* _Activity_
Please print the full listing below exactly, but not the pictures in it.

* _Entries shown_
·····
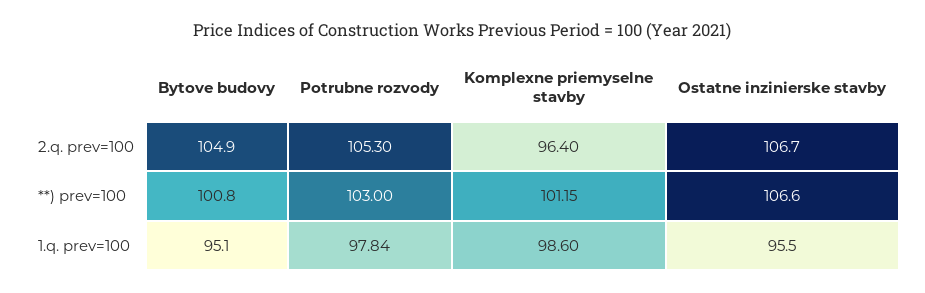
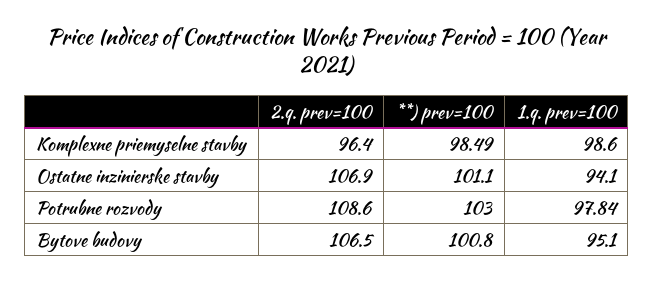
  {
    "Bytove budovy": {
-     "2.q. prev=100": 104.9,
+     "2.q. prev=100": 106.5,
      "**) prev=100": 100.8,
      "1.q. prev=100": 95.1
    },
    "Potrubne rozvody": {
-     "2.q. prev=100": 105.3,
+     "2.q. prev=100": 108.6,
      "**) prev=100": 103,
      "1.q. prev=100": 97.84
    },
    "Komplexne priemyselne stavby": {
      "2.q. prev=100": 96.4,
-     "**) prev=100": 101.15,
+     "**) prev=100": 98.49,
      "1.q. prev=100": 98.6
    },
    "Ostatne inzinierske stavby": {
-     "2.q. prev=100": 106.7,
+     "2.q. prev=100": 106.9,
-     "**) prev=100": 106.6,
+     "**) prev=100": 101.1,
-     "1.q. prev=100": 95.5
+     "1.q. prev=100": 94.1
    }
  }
·····
* _Output below_
  {
    "Bytove budovy": {
-     "2.q. prev=100": 104.9,
+     "2.q. prev=100": 106.5,
      "**) prev=100": 100.8,
      "1.q. prev=100": 95.1
    },
    "Potrubne rozvody": {
-     "2.q. prev=100": 105.3,
+     "2.q. prev=100": 108.6,
      "**) prev=100": 103,
      "1.q. prev=100": 97.84
    },
    "Komplexne priemyselne stavby": {
      "2.q. prev=100": 96.4,
-     "**) prev=100": 101.15,
+     "**) prev=100": 98.49,
      "1.q. prev=100": 98.6
    },
    "Ostatne inzinierske stavby": {
-     "2.q. prev=100": 106.7,
+     "2.q. prev=100": 106.9,
-     "**) prev=100": 106.6,
+     "**) prev=100": 101.1,
-     "1.q. prev=100": 95.5
+     "1.q. prev=100": 94.1
    }
  }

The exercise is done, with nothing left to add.